OER is spearheading a pilot to understand how renewable distributed generation—in particular, solar power—could potentially reduce the need for costly investments in utility infrastructure to meet growing energy demand.
For more information on the OER System Reliability Procurement Solar DG Pilot Project, please contact Danny Musher at email@example.com.
Energy efficiency and renewable energy provide a suite of well-known energy, economic, and environmental benefits, including the potential for significant cost savings for consumers and businesses who reduce or avoid their on-site energy use. What is not yet fully understood is how these clean energy technologies can potentially produce additional savings by deferring (or possibly eliminating) the need for investment in costly utility infrastructure to meet growing energy demand.
In 2014, OER and National Grid commissioned a study by Peregrine Energy Group, Inc. to explore how distributed renewable energy—specifically solar—could play a role in Rhode Island’s system reliability efforts.
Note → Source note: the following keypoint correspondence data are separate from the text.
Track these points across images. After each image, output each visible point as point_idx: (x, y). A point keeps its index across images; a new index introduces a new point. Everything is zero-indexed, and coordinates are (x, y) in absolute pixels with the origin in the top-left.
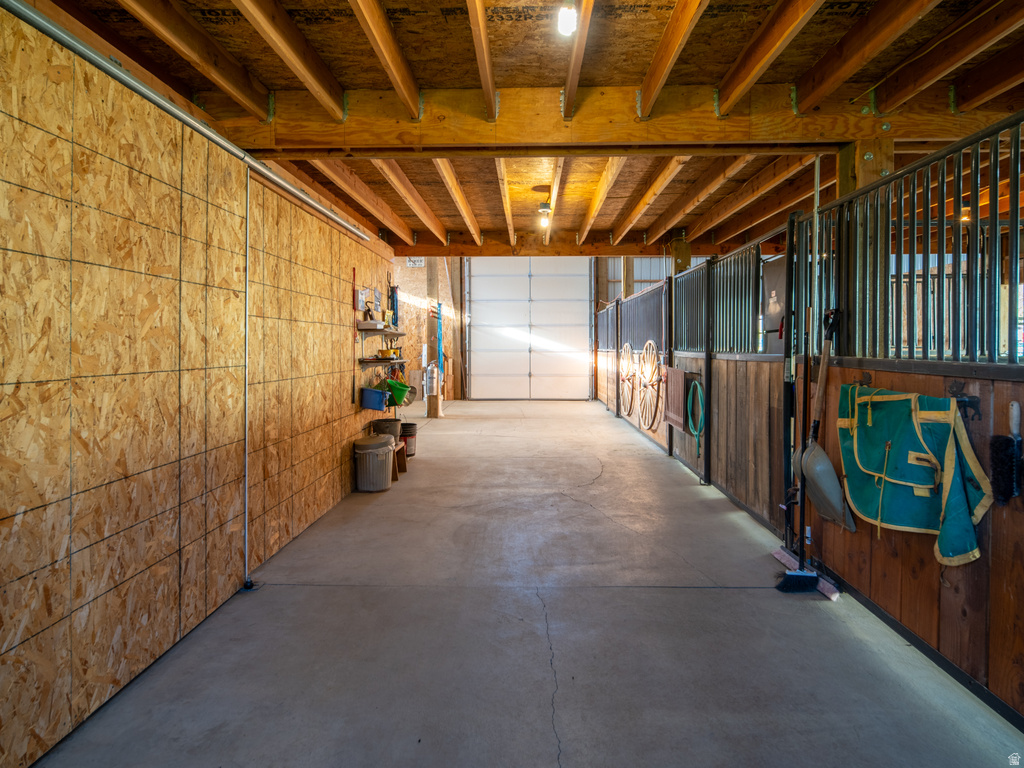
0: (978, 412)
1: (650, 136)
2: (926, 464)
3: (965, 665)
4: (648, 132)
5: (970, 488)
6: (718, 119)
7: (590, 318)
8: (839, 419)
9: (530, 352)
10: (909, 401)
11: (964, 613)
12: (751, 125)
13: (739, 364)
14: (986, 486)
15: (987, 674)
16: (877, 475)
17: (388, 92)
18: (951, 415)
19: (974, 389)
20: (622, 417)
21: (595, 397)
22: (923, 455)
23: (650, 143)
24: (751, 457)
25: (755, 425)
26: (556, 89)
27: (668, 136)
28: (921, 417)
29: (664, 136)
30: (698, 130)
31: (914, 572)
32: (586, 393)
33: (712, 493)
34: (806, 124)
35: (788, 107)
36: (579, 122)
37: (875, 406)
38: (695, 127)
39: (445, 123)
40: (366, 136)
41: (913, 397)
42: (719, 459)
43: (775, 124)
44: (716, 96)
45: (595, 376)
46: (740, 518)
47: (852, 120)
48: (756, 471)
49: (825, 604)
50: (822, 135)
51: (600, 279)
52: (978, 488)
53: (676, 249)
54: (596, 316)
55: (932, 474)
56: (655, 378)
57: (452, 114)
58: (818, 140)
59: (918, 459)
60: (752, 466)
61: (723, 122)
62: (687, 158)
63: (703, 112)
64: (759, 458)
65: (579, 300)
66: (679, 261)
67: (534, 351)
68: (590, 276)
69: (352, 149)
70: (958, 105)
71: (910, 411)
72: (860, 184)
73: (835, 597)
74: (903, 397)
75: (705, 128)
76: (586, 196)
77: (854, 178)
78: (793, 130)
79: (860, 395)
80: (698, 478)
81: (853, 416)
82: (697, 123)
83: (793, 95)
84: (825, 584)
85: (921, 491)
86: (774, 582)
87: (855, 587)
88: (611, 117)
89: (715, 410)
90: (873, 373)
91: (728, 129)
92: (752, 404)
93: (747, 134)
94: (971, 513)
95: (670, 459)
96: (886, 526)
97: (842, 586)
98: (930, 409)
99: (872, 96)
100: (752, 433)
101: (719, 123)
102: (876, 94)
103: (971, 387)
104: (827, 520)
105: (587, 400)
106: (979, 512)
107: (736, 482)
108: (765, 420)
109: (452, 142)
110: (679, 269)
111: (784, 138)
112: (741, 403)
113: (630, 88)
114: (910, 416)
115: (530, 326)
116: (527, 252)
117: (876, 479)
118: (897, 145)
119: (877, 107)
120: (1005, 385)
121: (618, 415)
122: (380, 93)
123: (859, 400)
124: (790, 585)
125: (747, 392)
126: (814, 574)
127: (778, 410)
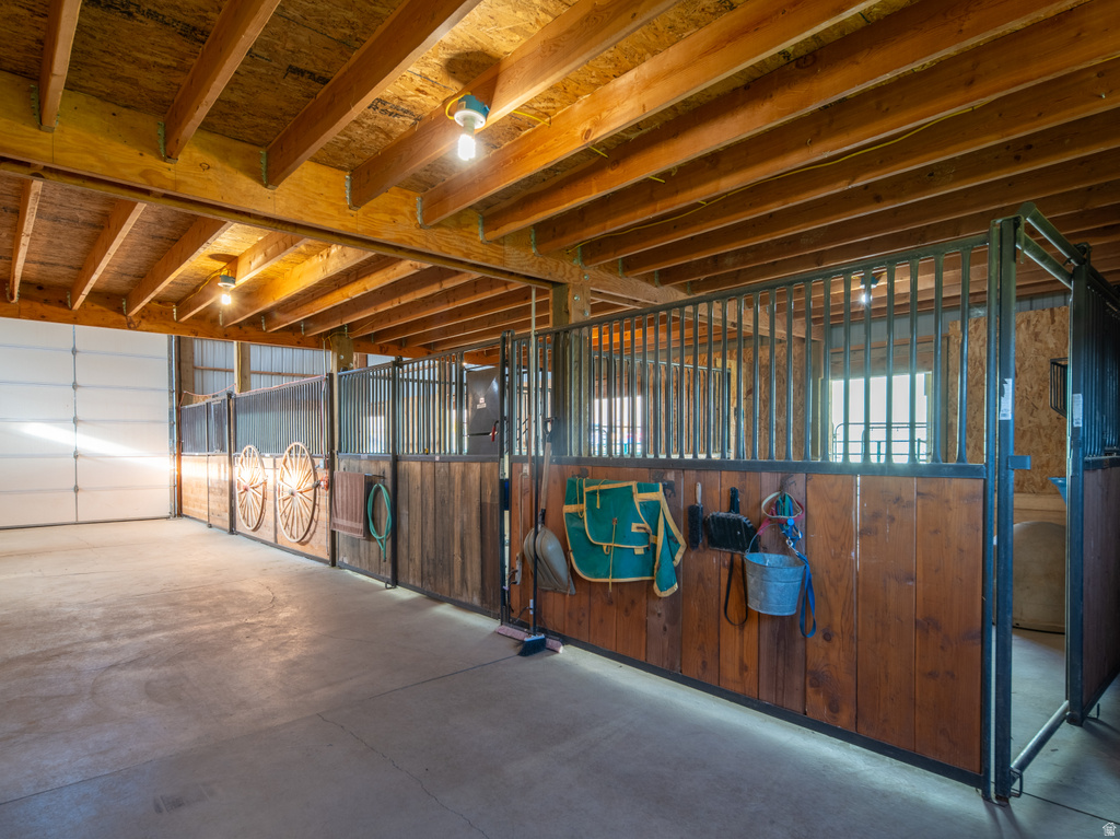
0: (673, 491)
1: (428, 245)
2: (643, 531)
3: (666, 664)
4: (427, 240)
5: (672, 543)
6: (482, 242)
7: (171, 414)
8: (565, 506)
9: (76, 457)
10: (630, 487)
11: (665, 629)
12: (504, 254)
13: (438, 465)
14: (681, 541)
15: (681, 665)
16: (605, 545)
17: (125, 110)
18: (658, 496)
19: (671, 476)
20: (238, 533)
21: (179, 513)
22: (641, 525)
23: (427, 251)
24: (456, 550)
25: (462, 522)
26: (340, 172)
27: (443, 248)
28: (639, 498)
29: (440, 248)
30: (467, 249)
31: (626, 611)
32: (165, 509)
33: (402, 594)
34: (540, 263)
35: (529, 245)
36: (365, 214)
37: (602, 492)
38: (464, 245)
39: (211, 174)
40: (91, 160)
41: (633, 484)
42: (410, 560)
43: (521, 260)
44: (480, 221)
45: (179, 487)
46: (445, 610)
47: (568, 267)
48: (463, 564)
49: (556, 656)
50: (550, 274)
51: (183, 365)
52: (677, 542)
53: (338, 345)
54: (179, 411)
55: (647, 537)
56: (310, 483)
57: (219, 165)
58: (547, 278)
59: (638, 528)
60: (458, 559)
61: (485, 247)
62: (427, 266)
63: (471, 233)
64: (468, 552)
65: (154, 389)
66: (342, 357)
67: (82, 456)
68: (170, 360)
69: (45, 168)
70: (624, 271)
71: (632, 494)
72: (573, 320)
73: (561, 649)
74: (625, 484)
75: (472, 248)
76: (272, 275)
77: (568, 312)
78: (532, 265)
79: (587, 485)
80: (383, 584)
81: (582, 502)
82: (467, 243)
83: (533, 237)
84: (551, 642)
85: (639, 551)
86: (513, 652)
87: (576, 637)
88: (395, 218)
89: (403, 511)
90: (589, 468)
91: (490, 254)
92: (458, 503)
93: (502, 261)
94: (673, 559)
95: (335, 571)
96: (616, 580)
97: (565, 641)
98: (646, 492)
99: (579, 251)
100: (457, 528)
101: (482, 246)
102: (582, 251)
103: (668, 475)
104: (546, 591)
105: (167, 518)
106: (678, 557)
107: (435, 579)
108: (475, 515)
109: (219, 199)
110: (344, 366)
111: (527, 271)
112: (443, 501)
113: (411, 193)
114: (632, 497)
115: (75, 421)
116: (150, 327)
117: (605, 548)
118: (593, 293)
119: (582, 261)
120: (692, 472)
121: (232, 530)
122: (114, 108)
123: (586, 490)
124: (529, 650)
125: (451, 491)
126: (543, 636)
127: (491, 505)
The goal of the study was to better understand the viability, costs, and benefits for solar distributed generation (DG) to reduce peak loads on the electric distribution system, possibly leading to distribution investment deferral.
The Peregrine study considered Rhode Island’s current System Reliability Procurement pilot in the towns of Tiverton and Little Compton and developed: (1) solar deployment options and a proposed configuration for a portfolio of solar DG to meet 250 kW of summer peak load reduction; and (2) an implementation strategy to solicit participation in a pilot and deploy the DG resources.